A user who signed up and stalled at KYC needs reassurance around trust and process. An active user who has already transacted needs a different message entirely, one tied to timing or rewards or a shorter path to their next action.
“AI will make it easy to produce more variants more quickly,” he notes. “It still won’t answer the harder question of what should vary and why. Dario Amodei at Anthropic made this point about engineering: even when AI writes 90 percent of the code, the humans focusing on the remaining 10 percent become more leveraged, not less relevant. The same applies to lifecycle marketing. AI will produce the variants, but knowing which moment matters, which segment to treat differently, and when to leave something alone is where that leverage lives.”
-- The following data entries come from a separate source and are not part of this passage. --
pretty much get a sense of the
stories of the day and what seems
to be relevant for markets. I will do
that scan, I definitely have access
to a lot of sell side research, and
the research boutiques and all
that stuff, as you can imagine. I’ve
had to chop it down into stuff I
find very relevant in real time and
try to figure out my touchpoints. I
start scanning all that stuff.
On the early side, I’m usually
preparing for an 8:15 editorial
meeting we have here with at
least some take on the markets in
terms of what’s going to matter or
The Distribution Problem Nobody Has Solved
As AI tools commoditize content production, Vivek is watching a common misunderstanding take hold. Distribution is increasingly confused with visibility. An entire generation of vibe coders is finding this out the hard way: building the product was the easy part. Now they’re app marketers, and they didn’t sign up for that.
“If distribution were just spraying AI spam all over the internet, we would all be multimillionaires by now.” The substance of the problem has not changed: a real distribution system requires unit economics that work, attribution you can act on, and a monetization layer that funds the next cycle of growth. The tools for executing each piece are cheaper than ever, but cheaper execution just raises the bar on everything around it.
Vivek thinks about AI adoption in three layers. The first is delegation: routine production tasks handed off entirely. His team already has all copywriting done by AI. The second is augmentation: using AI to surface deeper insights into audience behavior, predictive modeling, and segmentation that would take a human analyst weeks to assemble. The third, and the one he’s building toward, is autonomy: agents that monitor lifecycle performance, flag opportunities, and act on them independently.
That has been the through line of Vivek’s career: not the tools, but the system around them. From a freezer in a tier-two Indian town to autonomous agents managing marketing journeys, the starting point has always been the same. Go to where the customer is. Understand what they actually need. Then build the system around that.